Il giorno seguente Coco arriva in atelier e dice alla sua assistente: “Angèle, non sono qui per divertirmi o per spendere a vanvera. Sono qui per fare fortuna. D’ora in avanti nessuno toccherà un centesimo senza consultarmi. Coco si fa portare da mademoiselle De Saint-Pons i libri contabili che non ha mai visto, ancora non sa nulla di investimenti e profitti, ma non ci mette molto a imparare e il rigore della sua gestione dà presto i suoi frutti. Alla fine del 1915, dopo l’apertura della boutique di Biarritz, Coco chiede al suo contabile quale somma può ritirare senza mettere in pericolo la casa di moda e la cifra è tale da consentirle di restituire a Boy tutto ciò che le ha anticipato fino a quel momento. Potrebbe avvertirlo, ma probabilmente lui non accetterebbe e lei vuole essere indipendente: ai suoi occhi è questo lo scopo del denaro. Il giorno seguente, di buon ora, Coco fa trasferire sul conto di Boy l’intera somma, aggiungendo addirittura degli interessi adeguati. È la sua banca, la Lloyds, a dargli notizia. Boy è un po’ contrariato dal suo gesto e un giorno, mentre passeggiano sulla spiaggia di Biarritz, con una punta di tristezza, le dice: “Credevo di averti dato un giocattolo, e invece ti ho dato la libertà”.

Mesi prima lei le aveva detto: “Non saprò mai veramente se ti amo, fino a quando non avrò più bisogno di te”. Il momento è arrivato: ora sa quanto tiene a lui.
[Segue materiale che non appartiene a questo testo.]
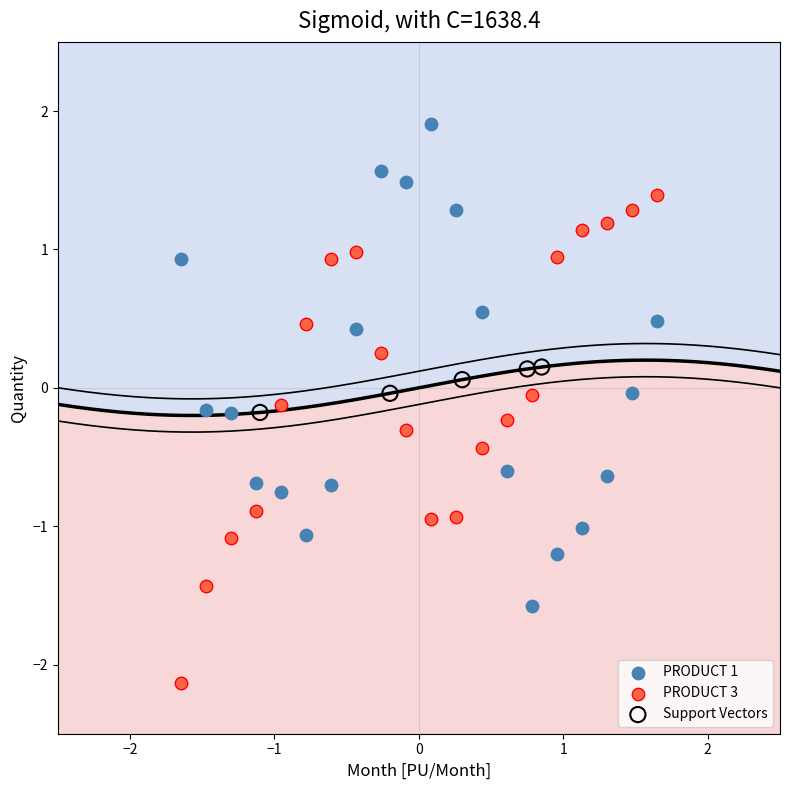

Which series contains the highest Y value?

PRODUCT 1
Alla morte di Boy, il 22 dicembre 1919, Coco perde l’unico uomo che abbia mai amato. “O porto avanti ciò che abbiamo costruito insieme o muoio anch’io”. Tra loro non è mai esistito un contratto commerciale o un certificato di matrimonio, ma il logo della doppia C, Chanel e Capel, li ha uniti per sempre, conferendo a quel sogno il sapore dell’eternità.